46. This Boy’s Life-This unforgettable memoir, by one of our most gifted writers, introduces us to the young Toby Wolff, by turns tough and vulnerable, crafty and bumbling, and ultimately winning. Separated by divorce from his father and brother, Toby and his mother are constantly on the move, yet they develop an extraordinarily close, almost telepathic relationship. As Toby fights for identity and self-respect against the unrelenting hostility of a new stepfather, his experiences are at once poignant and comical, and Wolff does a masterful job of re-creating the frustrations and cruelties of adolescence. His various schemes - running away to Alaska, forging checks, and stealing cars - lead eventually to an act of outrageous self-invention that releases him into a new world of possibility.
47. Farewell to Manzanar-Jeanne Wakatsuki was seven years old in 1942 when her family was uprooted from their home and sent to live at Manzanar internment camp--with 10,000 other Japanese Americans. Along with searchlight towers and armed guards, Manzanar ludicrously featured cheerleaders, Boy Scouts, sock hops, baton twirling lessons and a dance band called the Jive Bombers who would play any popular song except the nation's #1 hit: "Don't Fence Me In."
48. A girl named Zippy- When Haven Kimmel was born in 1965, Mooreland, Indiana, was a sleepy little hamlet of three hundred people. Nicknamed "Zippy" for the way she would bolt around the house, this small girl was possessed of big eyes and even bigger ears. In this witty and lovingly told memoir, Kimmel takes readers back to a time when small-town America was caught in the amber of the innocent postwar period–people helped their neighbors, went to church on Sunday, and kept barnyard animals in their backyards.
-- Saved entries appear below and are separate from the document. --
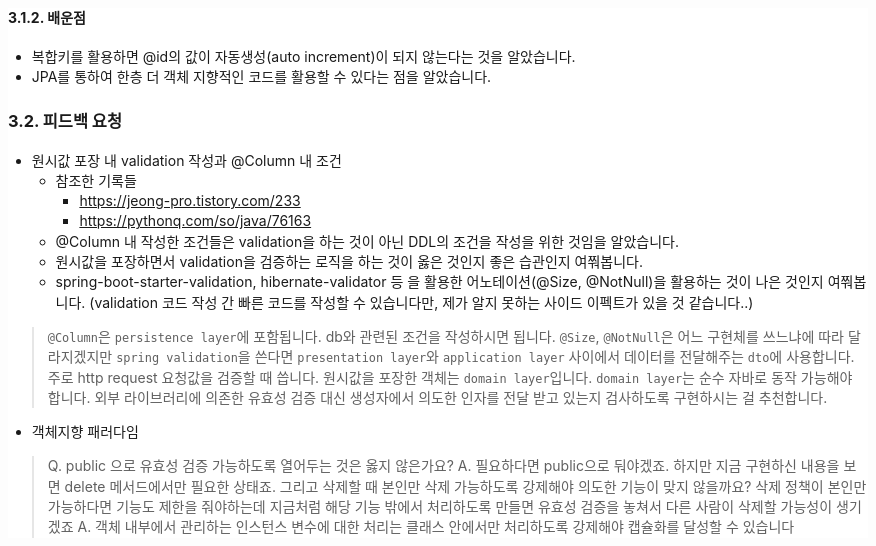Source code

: #### 3.1.2. 배운점

- 복합키를 활용하면 @id의 값이 자동생성(auto increment)이 되지 않는다는 것을 알았습니다.
- JPA를 통하여 한층 더 객체 지향적인 코드를 활용할 수 있다는 점을 알았습니다.

### 3.2. 피드백 요청

- 원시값 포장 내 validation 작성과 @Column 내 조건
  - 참조한 기록들
    - https://jeong-pro.tistory.com/233
    - https://pythonq.com/so/java/76163  
  - @Column 내 작성한 조건들은 validation을 하는 것이 아닌 DDL의 조건을 작성을 위한 것임을 알았습니다.     
  - 원시값을 포장하면서 validation을 검증하는 로직을 하는 것이 옳은 것인지 좋은 습관인지 여쭤봅니다.
  - spring-boot-starter-validation, hibernate-validator 등 을 활용한 어노테이션(@Size, @NotNull)을 활용하는 것이 나은 것인지 여쭤봅니다.
    (validation 코드 작성 간 빠른 코드를 작성할 수 있습니다만, 제가 알지 못하는 사이드 이펙트가 있을 것 같습니다..)

> `@Column`은 `persistence layer`에 포함됩니다. db와 관련된 조건을 작성하시면 됩니다.
> `@Size`, `@NotNull`은 어느 구현체를 쓰느냐에 따라 달라지겠지만 `spring validation`을 쓴다면 `presentation layer`와 `application layer` 사이에서 데이터를 전달해주는 `dto`에 사용합니다. 주로 http request 요청값을 검증할 때 씁니다.
> 원시값을 포장한 객체는 `domain layer`입니다.
> `domain layer`는 순수 자바로 동작 가능해야 합니다.
> 외부 라이브러리에 의존한 유효성 검증 대신 생성자에서 의도한 인자를 전달 받고 있는지 검사하도록 구현하시는 걸 추천합니다.

- 객체지향 패러다임

> Q. public 으로 유효성 검증 가능하도록 열어두는 것은 옳지 않은가요?
> A. 필요하다면 public으로 둬야겠죠. 하지만 지금 구현하신 내용을 보면 delete 메서드에서만 필요한 상태죠. 그리고 삭제할 때 본인만 삭제 가능하도록 강제해야 의도한 기능이 맞지 않을까요? 삭제 정책이 본인만 가능하다면 기능도 제한을 줘야하는데 지금처럼 해당 기능 밖에서 처리하도록 만들면 유효성 검증을 놓쳐서 다른 사람이 삭제할 가능성이 생기겠죠
> A. 객체 내부에서 관리하는 인스턴스 변수에 대한 처리는 클래스 안에서만 처리하도록 강제해야 캡슐화를 달성할 수 있습니다 


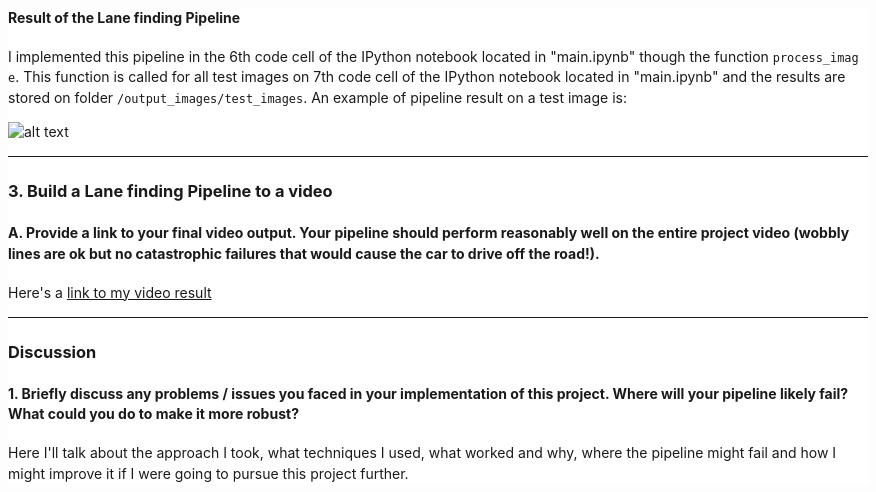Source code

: 
#### Result of the Lane finding Pipeline

I implemented this pipeline in the 6th code cell of the IPython notebook located in "main.ipynb" though the function `process_image`. This function is called for all test images on 7th code cell of the IPython notebook located in "main.ipynb" and the results are stored on folder `/output_images/test_images`. 
An example of pipeline result on a test image is:

![alt text][image6]

---

### 3. Build a Lane finding Pipeline to a video



#### A. Provide a link to your final video output.  Your pipeline should perform reasonably well on the entire project video (wobbly lines are ok but no catastrophic failures that would cause the car to drive off the road!).

Here's a [link to my video result](./project_video.mp4)

---

### Discussion

#### 1. Briefly discuss any problems / issues you faced in your implementation of this project.  Where will your pipeline likely fail?  What could you do to make it more robust?

Here I'll talk about the approach I took, what techniques I used, what worked and why, where the pipeline might fail and how I might improve it if I were going to pursue this project further.  


[//]: # (Image References)
[image1]: ./output_images/camera_calibration/undist_calibration1.png "Undistorted Chessboard Image"
[image2]: ./output_images/test_images/undistorted_straight_lines1.jpg "Undistorted Image"
[image3]: ./output_images/test_images/binary_straight_lines1.jpg "Binary Example"
[image4]: ./output_images/test_images/undistorted_straight_lines1.jpg "Warp Example"
[image5]: ./examples/color_fit_lines.jpg "Fit Visual"
[image6]: ./output_images/test_images/pipeline_result_straight_lines1.jpg"Output"
[video1]: ./project_video.mp4 "Video"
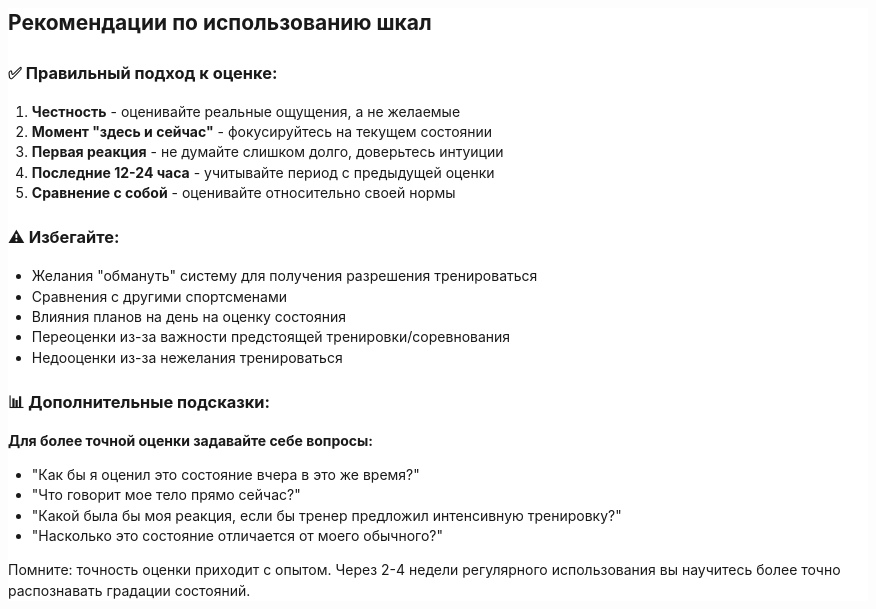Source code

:## Рекомендации по использованию шкал

### ✅ **Правильный подход к оценке:**

1. **Честность** - оценивайте реальные ощущения, а не желаемые
2. **Момент "здесь и сейчас"** - фокусируйтесь на текущем состоянии
3. **Первая реакция** - не думайте слишком долго, доверьтесь интуиции
4. **Последние 12-24 часа** - учитывайте период с предыдущей оценки
5. **Сравнение с собой** - оценивайте относительно своей нормы

### ⚠️ **Избегайте:**

- Желания "обмануть" систему для получения разрешения тренироваться
- Сравнения с другими спортсменами
- Влияния планов на день на оценку состояния
- Переоценки из-за важности предстоящей тренировки/соревнования
- Недооценки из-за нежелания тренироваться

### 📊 **Дополнительные подсказки:**

**Для более точной оценки задавайте себе вопросы:**
- "Как бы я оценил это состояние вчера в это же время?"
- "Что говорит мое тело прямо сейчас?"
- "Какой была бы моя реакция, если бы тренер предложил интенсивную тренировку?"
- "Насколько это состояние отличается от моего обычного?"

Помните: точность оценки приходит с опытом. Через 2-4 недели регулярного использования вы научитесь более точно распознавать градации состояний.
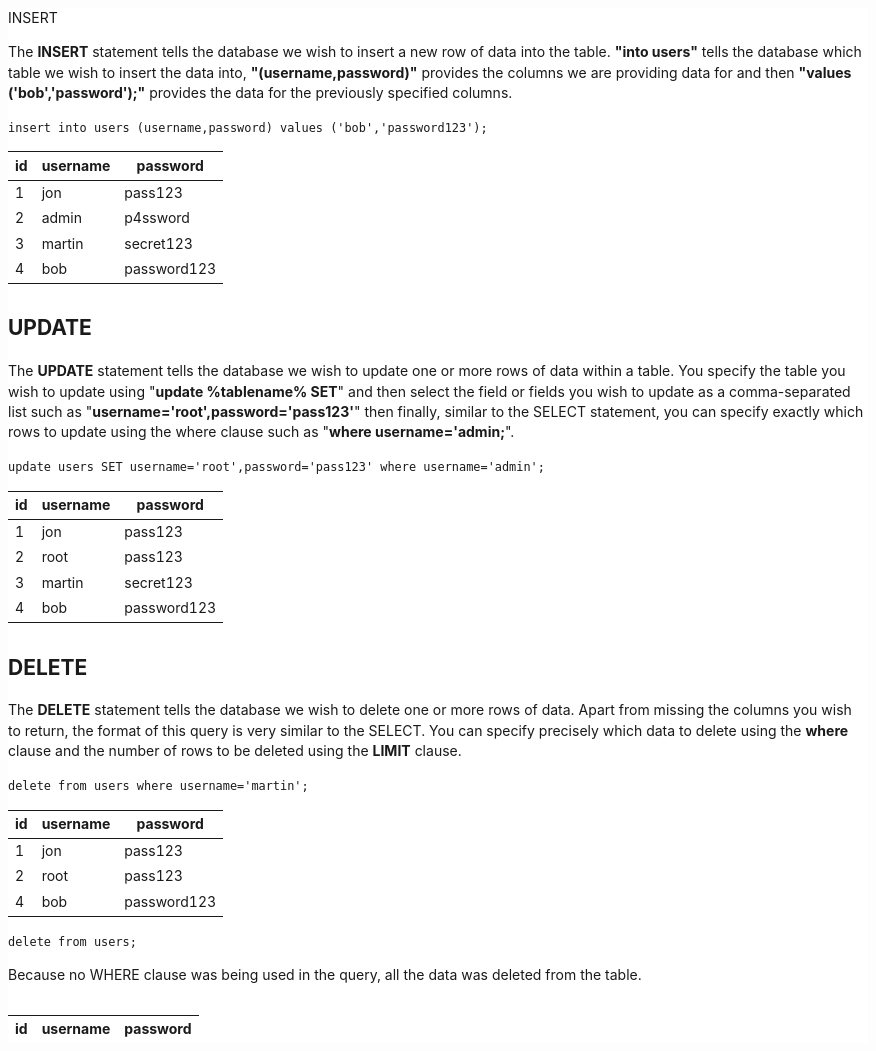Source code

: INSERT

The **INSERT** statement tells the database we wish to insert a new row of data into the table. **"into users"** tells the database which table we wish to insert the data into, **"(username,password)"** provides the columns we are providing data for and then **"values ('bob','password');"** provides the data for the previously specified columns.

`insert into users (username,password) values ('bob','password123');`

| **id** | **username** | **password** |
| --- | --- | --- |
| 1 | jon | pass123 |
| 2 | admin | p4ssword |
| 3 | martin | secret123 |
| 4 | bob | password123 |

## UPDATE

The **UPDATE** statement tells the database we wish to update one or more rows of data within a table. You specify the table you wish to update using "**update %tablename% SET**" and then select the field or fields you wish to update as a comma-separated list such as "**username='root',password='pass123'**" then finally, similar to the SELECT statement, you can specify exactly which rows to update using the where clause such as "**where username='admin;**".

`update users SET username='root',password='pass123' where username='admin';`

| **id** | **username** | **password** |
| --- | --- | --- |
| 1 | jon | pass123 |
| 2 | root | pass123 |
| 3 | martin | secret123 |
| 4 | bob | password123 |

## DELETE

The **DELETE** statement tells the database we wish to delete one or more rows of data. Apart from missing the columns you wish to return, the format of this query is very similar to the SELECT. You can specify precisely which data to delete using the **where** clause and the number of rows to be deleted using the **LIMIT** clause.

`delete from users where username='martin';`

| **id** | **username** | **password** |
| --- | --- | --- |
| 1 | jon | pass123 |
| 2 | root | pass123 |
| 4 | bob | password123 |

`delete from users;`

Because no WHERE clause was being used in the query, all the data was deleted from the table.

## 

| **id** | **username** | **password** |
| --- | --- | --- |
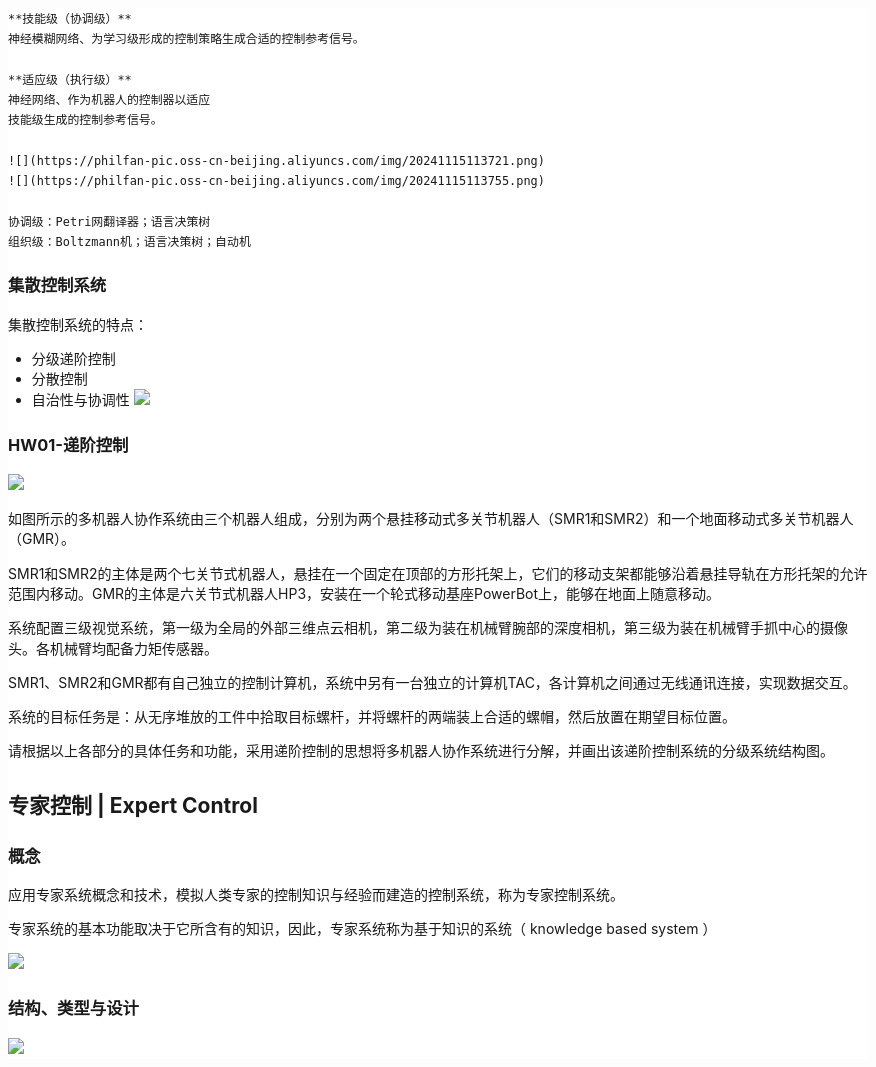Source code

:     **技能级（协调级）**
    神经模糊网络、为学习级形成的控制策略生成合适的控制参考信号。

    **适应级（执行级）**
    神经网络、作为机器人的控制器以适应
    技能级生成的控制参考信号。

    ![](https://philfan-pic.oss-cn-beijing.aliyuncs.com/img/20241115113721.png)
    ![](https://philfan-pic.oss-cn-beijing.aliyuncs.com/img/20241115113755.png)

    协调级：Petri网翻译器；语言决策树
    组织级：Boltzmann机；语言决策树；自动机


### 集散控制系统

集散控制系统的特点：
- 分级递阶控制
- 分散控制
- 自治性与协调性
![](https://philfan-pic.oss-cn-beijing.aliyuncs.com/img/20241115114228.png)


### HW01-递阶控制
![](https://philfan-pic.oss-cn-beijing.aliyuncs.com/img/20241115114628.png)

如图所示的多机器人协作系统由三个机器人组成，分别为两个悬挂移动式多关节机器人（SMR1和SMR2）和一个地面移动式多关节机器人（GMR）。

SMR1和SMR2的主体是两个七关节式机器人，悬挂在一个固定在顶部的方形托架上，它们的移动支架都能够沿着悬挂导轨在方形托架的允许范围内移动。GMR的主体是六关节式机器人HP3，安装在一个轮式移动基座PowerBot上，能够在地面上随意移动。

系统配置三级视觉系统，第一级为全局的外部三维点云相机，第二级为装在机械臂腕部的深度相机，第三级为装在机械臂手抓中心的摄像头。各机械臂均配备力矩传感器。

SMR1、SMR2和GMR都有自己独立的控制计算机，系统中另有一台独立的计算机TAC，各计算机之间通过无线通讯连接，实现数据交互。

系统的目标任务是：从无序堆放的工件中拾取目标螺杆，并将螺杆的两端装上合适的螺帽，然后放置在期望目标位置。

请根据以上各部分的具体任务和功能，采用递阶控制的思想将多机器人协作系统进行分解，并画出该递阶控制系统的分级系统结构图。



## 专家控制 | Expert Control

### 概念
应用专家系统概念和技术，模拟人类专家的控制知识与经验而建造的控制系统，称为专家控制系统。

专家系统的基本功能取决于它所含有的知识，因此，专家系统称为基于知识的系统（ knowledge based system ）

![](https://philfan-pic.oss-cn-beijing.aliyuncs.com/img/20241115215810.png)
### 结构、类型与设计

![](https://philfan-pic.oss-cn-beijing.aliyuncs.com/img/20241107135241.png)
-I laughed out loud more than once, what a funny, wonderful read!!!
49. ‘tis- this story is moving and the voice is, as always, unique. That said, this story is a much more familiar one than the last: Irish immigrant trying to make a life for himself in a new world, and a war-enraged America. This story, though, is much more tangible than "other" immigration stories and unique in that, throughout all the troubles, heartache, injustice, and anger, this is a story not burdened with self-pity. That's magic.